By David Gushee
Every so often, conservative evangelical politicians, military officials, or ministers are quoted describing the outcome of an election, the actions of the United States, or the deeds of its president or its troops as if they are self-evidently the direct will of God.
In recent decades, actions ranging from the “crusade” against communism, to the war on terror, the invasion of Iraq, and the appointment of conservative Supreme Court justices have been described in these ways.
These comments then evoke outrage from those who, for a variety of reasons, strongly reject any such identification of a political or military action with God’s will.
The dust settles after each of these latest angry volleys in the culture wars , with cultural polarization and mutual incomprehension only deepening. And then the cycle repeats.
This issue has surfaced again recently in the public vetting of Republican vice-presidential nominee Sarah Palin, as both Palin and her pastor are visible on YouTube with comments appearing to identify preferred policies, such as an expensive gas-pipeline project, as “God’s will.”
I think we need a deeper analysis of what is going on when Christian politicians and pastors make these sometimes-troubling rhetorical moves. I also think it is possible to draw at least some rough distinctions between harmless and harmful uses of “God talk” in relation to government and its policies.
It all begins with the Bible. Remember that evangelical Christians are taught to read the Bible every day on their own as well as to study the Bible in church and in small groups. Our pastors dream of immersing their people in the Bible, and many are really quite successful at creating churches in which their people are essentially drenched in biblical teaching. As a Baptist minister, seminary professor, and Sunday School teacher myself, this is certainly one of my own goals.
I propose that, for most evangelicals, the Bible is the primary text from which we first derive at least an implicit political philosophy — because it is our primary text for understanding the world in general.
Two-thirds of the Christian Bible consists of what we call the “Old Testament.” And most of the Old Testament tells the story of an ancient nation-state called Israel. I believe it is no overstatement to claim that for millions of Americans, the meaning of nationhood is learned more fully from the Old Testament than from any civics or government class offered sometime along the way in school.
Many scholars have documented the impact that this immersion in the Bible has on evangelical attitudes toward the contemporary state of Israel.
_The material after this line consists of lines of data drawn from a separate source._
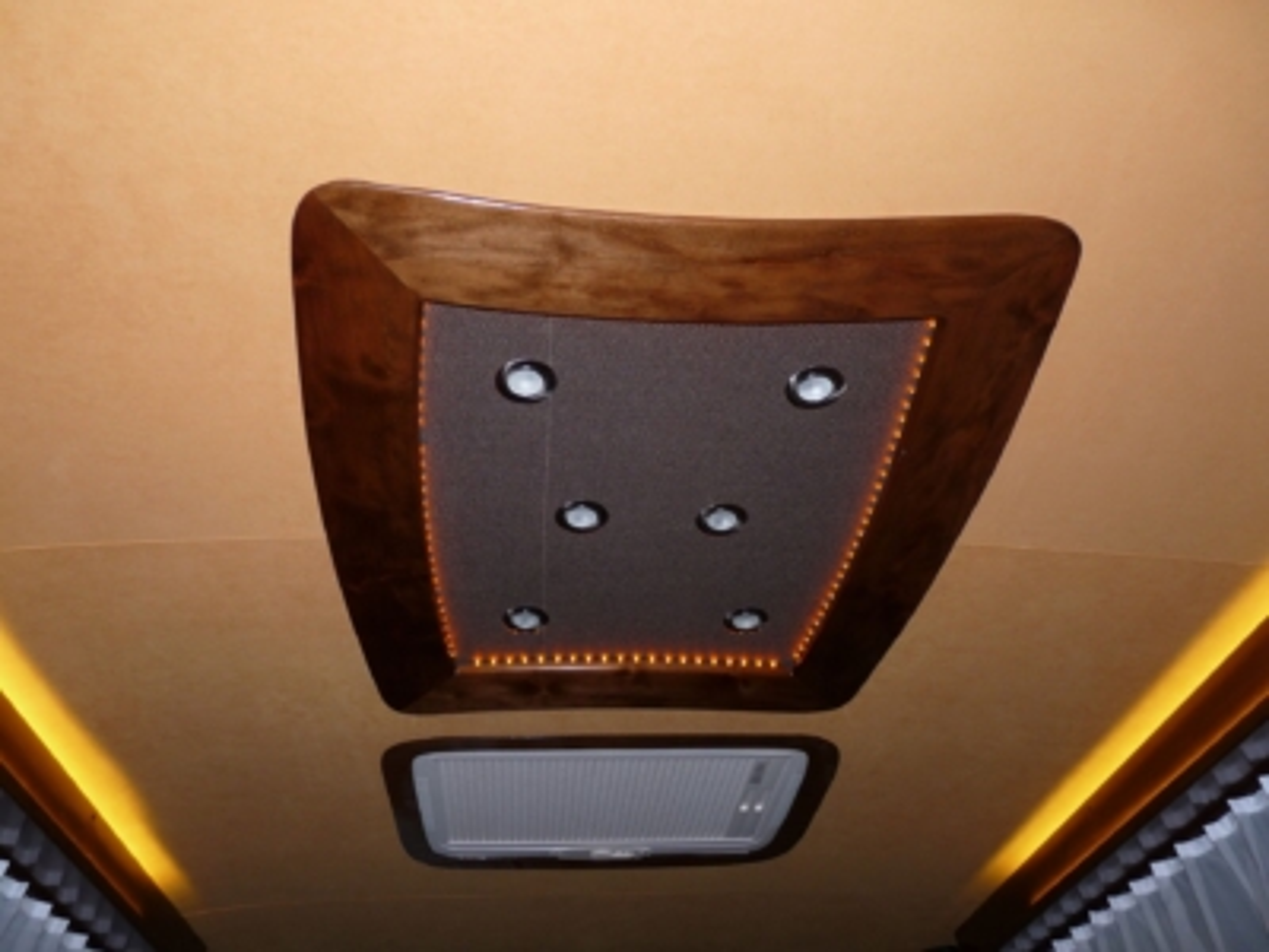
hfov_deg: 65.3
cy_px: 476
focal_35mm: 27
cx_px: 634
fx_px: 990
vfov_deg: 51.4
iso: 100
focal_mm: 4.8
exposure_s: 1/30
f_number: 2.8
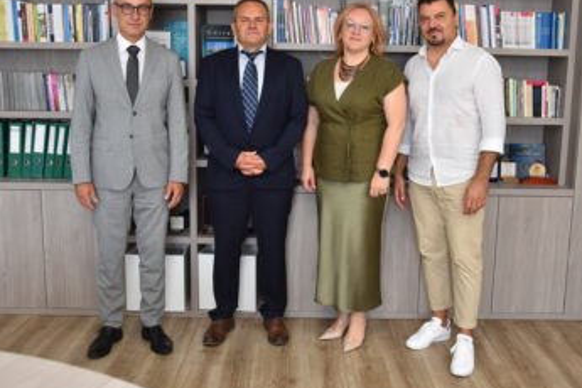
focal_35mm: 39
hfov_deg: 49.5
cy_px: 164
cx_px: 314
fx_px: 630
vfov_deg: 34.1
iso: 720
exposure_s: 1/60
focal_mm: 32
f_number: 4
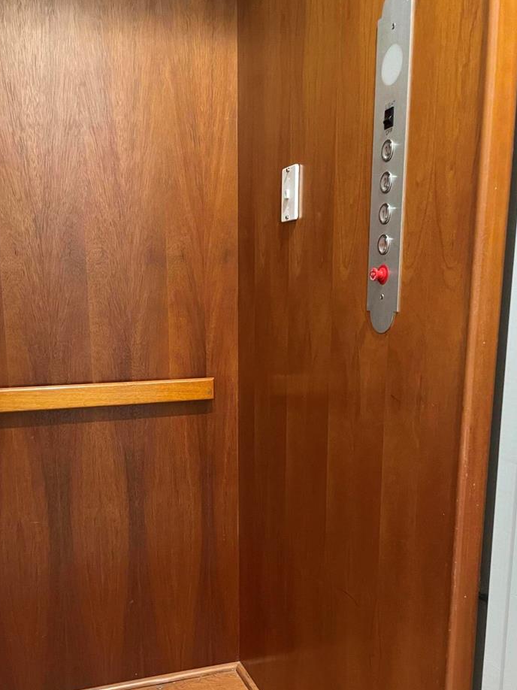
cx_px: 218
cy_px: 437
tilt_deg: -12.0
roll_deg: +1.2
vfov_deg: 53.3
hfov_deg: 41.7
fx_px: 677
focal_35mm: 34
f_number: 1.6
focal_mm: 4.2
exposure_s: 1/30
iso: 640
Fewer have emphasized the impact that such an immersion has on evangelical attitudes toward America.
I am coming to believe that most of the seemingly outrageous claims that theologically conservative politicians and ministers make about America flow from a political-moral imagination in which ancient Israel provides the template for the functions of a nation — any nation, including our own. The accounts offered in the historical books of the Old Testament, running from Joshua to II Chronicles in the Christian canon, are read with a kind of authoritarian literalist straightforwardness , producing the following basic understanding of nationhood:
— The source of the state of Israel was God, who brought it into being.
— The proper ruler of Israel is therefore also God, whose will is to be obeyed.
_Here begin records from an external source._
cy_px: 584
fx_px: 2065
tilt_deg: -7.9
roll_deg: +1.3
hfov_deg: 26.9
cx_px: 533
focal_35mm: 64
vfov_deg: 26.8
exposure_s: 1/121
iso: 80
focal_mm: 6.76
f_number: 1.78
— Any earthly ruler of Israel has been appointed by God and is answerable to God alone.
— The wars of Israel are divinely ordained, and Israel’s troops are fighting for God.
— Setbacks for Israel are not coincidental but are God’s will — and are usually punishment for the nation’s sins.
Of course, this is only one version of how to understand biblical Israel, and it has been challenged, reworked, and revised in many ways through the centuries. Such revisions and reinterpretations have come within the canon itself, from the prophets, and later from Jewish and Christian biblical scholars and community leaders. Certainly it is not the way the modern state of Israel is understood by most of its own inhabitants.
Nor is it the understanding of America taught in our high school American government classes. (Well, actually, I have seen curriculum in private Christian schools that comes pretty close to this.) I am not sure that it is a self-consciously chosen vision of America even for a majority of evangelicals. But it goes deeper than that. It lies in our moral and political imagination.
This helps to explain why many conservative evangelicals persist in describing America as an especially God-blessed and God-called nation and why they persist in calling America as a nation “back” to obedience to the God in whom, says our currency, we trust. It also helps explain why they tend to envision at least their favored politicians as God-appointed and God-anointed leaders whom it is wrong to question or criticize, and why they often lift our wars to a kind of holy status and describe our warriors as doing the work of God. Finally, it helps explain why they often attribute national setbacks to divine punishment for our sins. They are, effortlessly and naturally, applying an ancient Israelite paradigm to the modern United States.
And remember, I am not just talking about rabid ideologues or those with a particular ideological ax to grind. I am suggesting that this is the native language of millions of grassroots evangelicals.
If this is true, the implications are enormous. I will name just one implication for evangelical churches, and one for all Americans.
Evangelical churches and their leaders need to read more widely in Christian theology and ethics to develop a theology of the state that considers seriously both the difference that Jesus makes and the difference between ancient, theocratic Israel and modern, democratic America.
Americans need to take seriously the fact that millions of their countrymen are operating from an implicitly theocratic paradigm into which Enlightenment-era American constitutionalism has only partially penetrated. They certainly need to know as much as possible about the political imaginations of those who seek the highest offices of the land.